= Activity =
Write out every line of text in the data below without any change, leaving the pictures out of your answer.

= Saved entries =
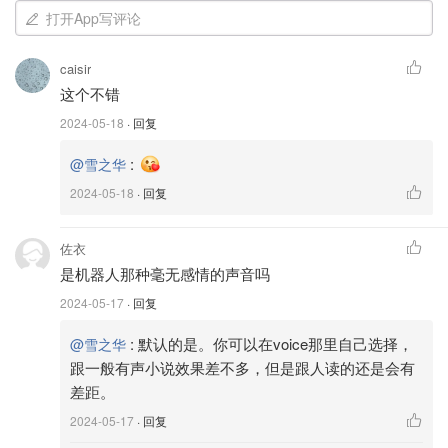
打开App写评论
caisir
这个不错
2024-05-18
· 回复
:
@雪之华
2024-05-18
· 回复
佐衣
是机器人那种毫无感情的声音吗
2024-05-17
· 回复
🌟使用 Speak Screen
1️⃣手势启动：启用“朗读屏幕”后，可以通过在屏幕顶部从上
:
默认的是。你可以在voice那里自己选择，
@雪之华
向下滑动两根手指来启动朗读。
跟一般有声小说效果差不多，但是跟人读的还是会有
差距。
2024-05-17
· 回复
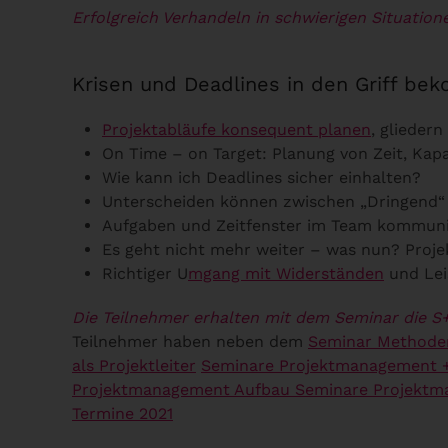
Erfolgreich Verhandeln in schwierigen Situatio
Krisen und Deadlines in den Griff b
Projektabläufe konsequent planen
, glieder
On Time – on Target: Planung von Zeit, Kap
Wie kann ich Deadlines sicher einhalten?
Unterscheiden können zwischen „Dringend“ 
Aufgaben und Zeitfenster im Team kommuni
Es geht nicht mehr weiter – was nun? Proje
Richtiger U
mgang mit Widerständen
und Lei
Die Teilnehmer erhalten mit dem Seminar die S
Teilnehmer haben neben dem
Seminar Methoden
als Projektleiter
Seminare Projektmanagement 
Projektmanagement Aufbau
Seminare Projekt
Termine 2021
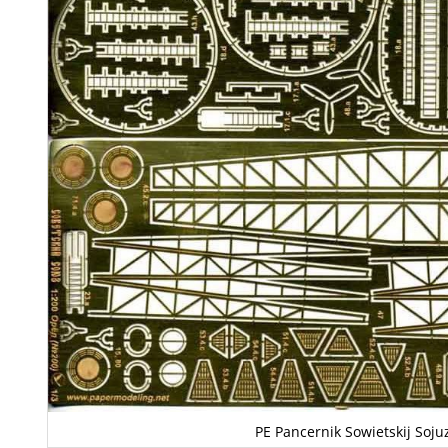
PE Pancernik Sowietskij Soju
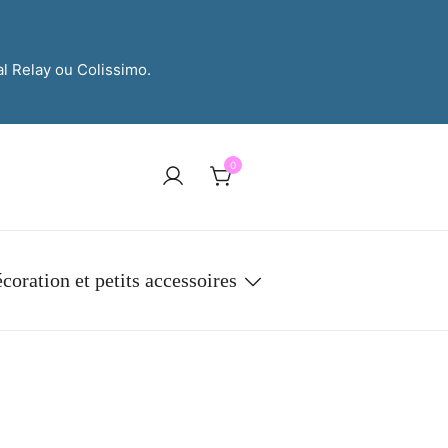
al Relay ou Colissimo.
0
coration et petits accessoires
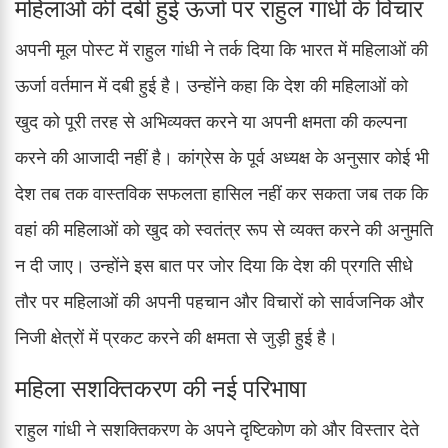
महिलाओं की दबी हुई ऊर्जा पर राहुल गांधी के विचार
अपनी मूल पोस्ट में राहुल गांधी ने तर्क दिया कि भारत में महिलाओं की
ऊर्जा वर्तमान में दबी हुई है। उन्होंने कहा कि देश की महिलाओं को
खुद को पूरी तरह से अभिव्यक्त करने या अपनी क्षमता की कल्पना
करने की आजादी नहीं है। कांग्रेस के पूर्व अध्यक्ष के अनुसार कोई भी
देश तब तक वास्तविक सफलता हासिल नहीं कर सकता जब तक कि
वहां की महिलाओं को खुद को स्वतंत्र रूप से व्यक्त करने की अनुमति
न दी जाए। उन्होंने इस बात पर जोर दिया कि देश की प्रगति सीधे
तौर पर महिलाओं की अपनी पहचान और विचारों को सार्वजनिक और
निजी क्षेत्रों में प्रकट करने की क्षमता से जुड़ी हुई है।
महिला सशक्तिकरण की नई परिभाषा
राहुल गांधी ने सशक्तिकरण के अपने दृष्टिकोण को और विस्तार देते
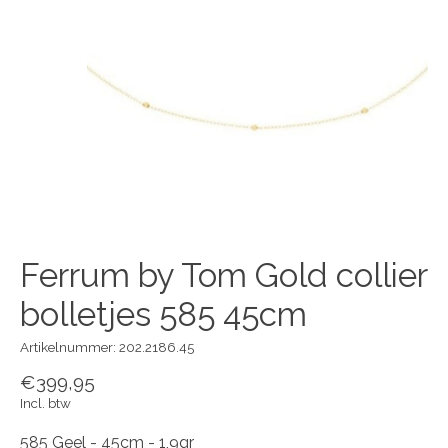
Ferrum by Tom Gold collier
bolletjes 585 45cm
Artikelnummer: 202.2186.45
€399,95
Incl. btw
585 Geel - 45cm - 1,9gr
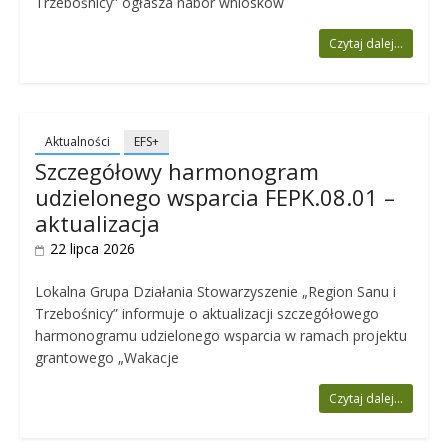
Trzebośnicy” ogłasza nabór wniosków
Czytaj dalej...
Aktualności
EFS+
Szczegółowy harmonogram
udzielonego wsparcia FEPK.08.01 –
aktualizacja
22 lipca 2026
Lokalna Grupa Działania Stowarzyszenie „Region Sanu i
Trzebośnicy” informuje o aktualizacji szczegółowego
harmonogramu udzielonego wsparcia w ramach projektu
grantowego „Wakacje
Czytaj dalej...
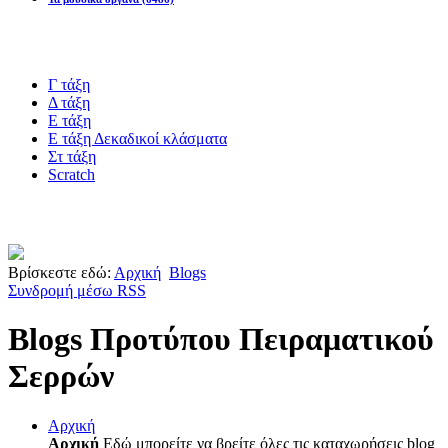
Blogs υλικό
Γ τάξη
Δ τάξη
Ε τάξη
Ε τάξη Δεκαδικοί κλάσματα
Στ τάξη
Scratch
Πιστοποίηση esafety
Βρίσκεστε εδώ:
Αρχική
Blogs
Συνδρομή μέσω RSS
Blogs Προτύπου Πειραματικού
Σερρών
Αρχική
Αρχική
Εδώ μπορείτε να βρείτε όλες τις καταχωρήσεις blog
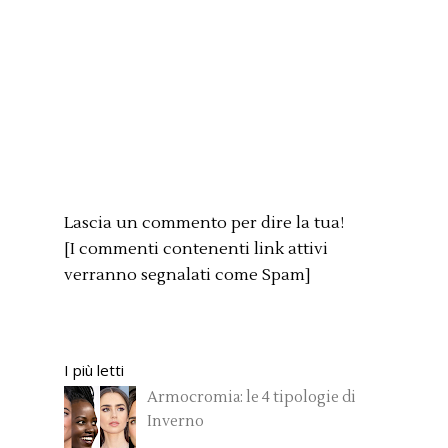
Lascia un commento per dire la tua!
[I commenti contenenti link attivi
verranno segnalati come Spam]
I più letti
Armocromia: le 4 tipologie di
Inverno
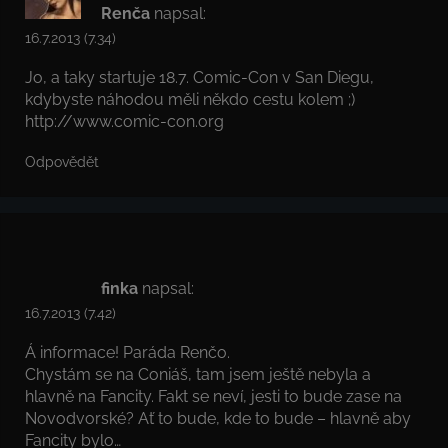
Renča
napsal:
16.7.2013 (7.34)
Jo, a taky startuje 18.7. Comic-Con v San Diegu,
kdybyste náhodou měli někdo cestu kolem ;)
http://www.comic-con.org
Odpovědět
finka
napsal:
16.7.2013 (7.42)
Á informace! Paráda Renčo.
Chystám se na Coniáš, tam jsem ještě nebyla a
hlavně na Fancity. Fakt se neví, jesti to bude zase na
Novodvorské? Ať to bude, kde to bude – hlavně aby
Fancity bylo…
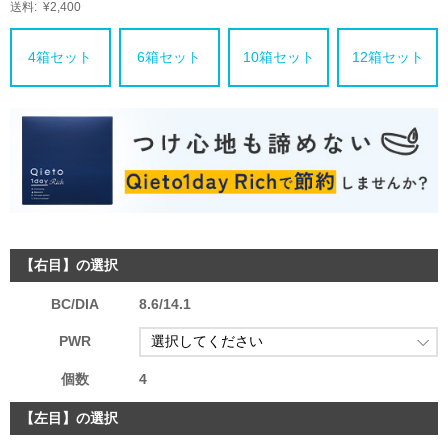
送料:
¥2,400
4箱セット
6箱セット
10箱セット
12箱セット
【右目】の選択
BC/DIA
8.6/14.1
PWR
個数
4
【左目】の選択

= The completed task =
打开App写评论
caisir
这个不错
2024-05-18
· 回复
:
@雪之华
2024-05-18
· 回复
佐衣
是机器人那种毫无感情的声音吗
2024-05-17
· 回复
🌟使用 Speak Screen
1️⃣手势启动：启用“朗读屏幕”后，可以通过在屏幕顶部从上
:
默认的是。你可以在voice那里自己选择，
@雪之华
向下滑动两根手指来启动朗读。
跟一般有声小说效果差不多，但是跟人读的还是会有
差距。
2024-05-17
· 回复
Erfolgreich Verhandeln in schwierigen Situatio
Krisen und Deadlines in den Griff b
Projektabläufe konsequent planen
, glieder
On Time – on Target: Planung von Zeit, Kap
Wie kann ich Deadlines sicher einhalten?
Unterscheiden können zwischen „Dringend“ 
Aufgaben und Zeitfenster im Team kommuni
Es geht nicht mehr weiter – was nun? Proje
Richtiger U
mgang mit Widerständen
und Lei
Die Teilnehmer erhalten mit dem Seminar die S
Teilnehmer haben neben dem
Seminar Methoden
als Projektleiter
Seminare Projektmanagement 
Projektmanagement Aufbau
Seminare Projekt
Termine 2021
PE Pancernik Sowietskij Soju
al Relay ou Colissimo.
0
coration et petits accessoires
महिलाओं की दबी हुई ऊर्जा पर राहुल गांधी के विचार
अपनी मूल पोस्ट में राहुल गांधी ने तर्क दिया कि भारत में महिलाओं की
ऊर्जा वर्तमान में दबी हुई है। उन्होंने कहा कि देश की महिलाओं को
खुद को पूरी तरह से अभिव्यक्त करने या अपनी क्षमता की कल्पना
करने की आजादी नहीं है। कांग्रेस के पूर्व अध्यक्ष के अनुसार कोई भी
देश तब तक वास्तविक सफलता हासिल नहीं कर सकता जब तक कि
वहां की महिलाओं को खुद को स्वतंत्र रूप से व्यक्त करने की अनुमति
न दी जाए। उन्होंने इस बात पर जोर दिया कि देश की प्रगति सीधे
तौर पर महिलाओं की अपनी पहचान और विचारों को सार्वजनिक और
निजी क्षेत्रों में प्रकट करने की क्षमता से जुड़ी हुई है।
महिला सशक्तिकरण की नई परिभाषा
राहुल गांधी ने सशक्तिकरण के अपने दृष्टिकोण को और विस्तार देते
Ferrum by Tom Gold collier
bolletjes 585 45cm
Artikelnummer: 202.2186.45
€399,95
Incl. btw
585 Geel - 45cm - 1,9gr
Trzebośnicy” ogłasza nabór wniosków
Czytaj dalej...
Aktualności
EFS+
Szczegółowy harmonogram
udzielonego wsparcia FEPK.08.01 –
aktualizacja
22 lipca 2026
Lokalna Grupa Działania Stowarzyszenie „Region Sanu i
Trzebośnicy” informuje o aktualizacji szczegółowego
harmonogramu udzielonego wsparcia w ramach projektu
grantowego „Wakacje
Czytaj dalej...
Blogs υλικό
Γ τάξη
Δ τάξη
Ε τάξη
Ε τάξη Δεκαδικοί κλάσματα
Στ τάξη
Scratch
Πιστοποίηση esafety
Βρίσκεστε εδώ:
Αρχική
Blogs
Συνδρομή μέσω RSS
Blogs Προτύπου Πειραματικού
Σερρών
Αρχική
Αρχική
Εδώ μπορείτε να βρείτε όλες τις καταχωρήσεις blog
Lascia un commento per dire la tua!
[I commenti contenenti link attivi
verranno segnalati come Spam]
I più letti
Armocromia: le 4 tipologie di
Inverno
Renča
napsal:
16.7.2013 (7.34)
Jo, a taky startuje 18.7. Comic-Con v San Diegu,
kdybyste náhodou měli někdo cestu kolem ;)
http://www.comic-con.org
Odpovědět
finka
napsal:
16.7.2013 (7.42)
Á informace! Paráda Renčo.
Chystám se na Coniáš, tam jsem ještě nebyla a
hlavně na Fancity. Fakt se neví, jesti to bude zase na
Novodvorské? Ať to bude, kde to bude – hlavně aby
Fancity bylo…
送料:
¥2,400
4箱セット
6箱セット
10箱セット
12箱セット
【右目】の選択
BC/DIA
8.6/14.1
PWR
個数
4
【左目】の選択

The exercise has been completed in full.